SOURCE RECORDS:
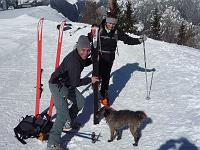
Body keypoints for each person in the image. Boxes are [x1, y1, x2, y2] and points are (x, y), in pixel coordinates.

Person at [88, 15, 154, 106]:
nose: (112, 26)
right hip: (99, 57)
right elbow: (90, 38)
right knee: (97, 74)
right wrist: (83, 44)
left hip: (110, 58)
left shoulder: (116, 32)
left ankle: (104, 97)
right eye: (110, 23)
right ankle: (95, 84)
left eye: (114, 24)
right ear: (106, 22)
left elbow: (127, 39)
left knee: (106, 78)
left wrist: (139, 40)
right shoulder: (99, 30)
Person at [47, 35, 99, 150]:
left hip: (68, 83)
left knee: (80, 101)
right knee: (62, 113)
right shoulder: (73, 62)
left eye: (88, 50)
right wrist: (90, 79)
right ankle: (52, 143)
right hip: (57, 85)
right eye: (83, 50)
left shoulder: (79, 55)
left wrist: (92, 59)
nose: (85, 53)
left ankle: (67, 123)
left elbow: (83, 62)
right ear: (78, 48)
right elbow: (76, 83)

TASK TO COMPLETE:
Return each entry exactly as it stands above, apart from any images.

OUTPUT FOR THIS TASK:
Body keypoints for each person in the image. Boxes are [x1, y1, x2, y2] and points are (x, y), in pixel coordinates.

Person at [88, 15, 154, 106]:
nose: (112, 26)
right hip: (99, 57)
right elbow: (90, 38)
right knee: (97, 74)
right wrist: (83, 44)
left hip: (110, 58)
left shoulder: (116, 32)
left ankle: (104, 97)
right eye: (110, 23)
right ankle: (95, 84)
left eye: (114, 24)
right ear: (106, 22)
left elbow: (127, 39)
left knee: (106, 78)
left wrist: (139, 40)
right shoulder: (99, 30)
Person at [47, 35, 99, 150]:
left hip: (68, 83)
left knee: (80, 101)
right knee: (62, 113)
right shoulder: (73, 62)
left eye: (88, 50)
right wrist: (90, 79)
right ankle: (52, 143)
right hip: (57, 85)
right eye: (83, 50)
left shoulder: (79, 55)
left wrist: (92, 59)
nose: (85, 53)
left ankle: (67, 123)
left elbow: (83, 62)
right ear: (78, 48)
right elbow: (76, 83)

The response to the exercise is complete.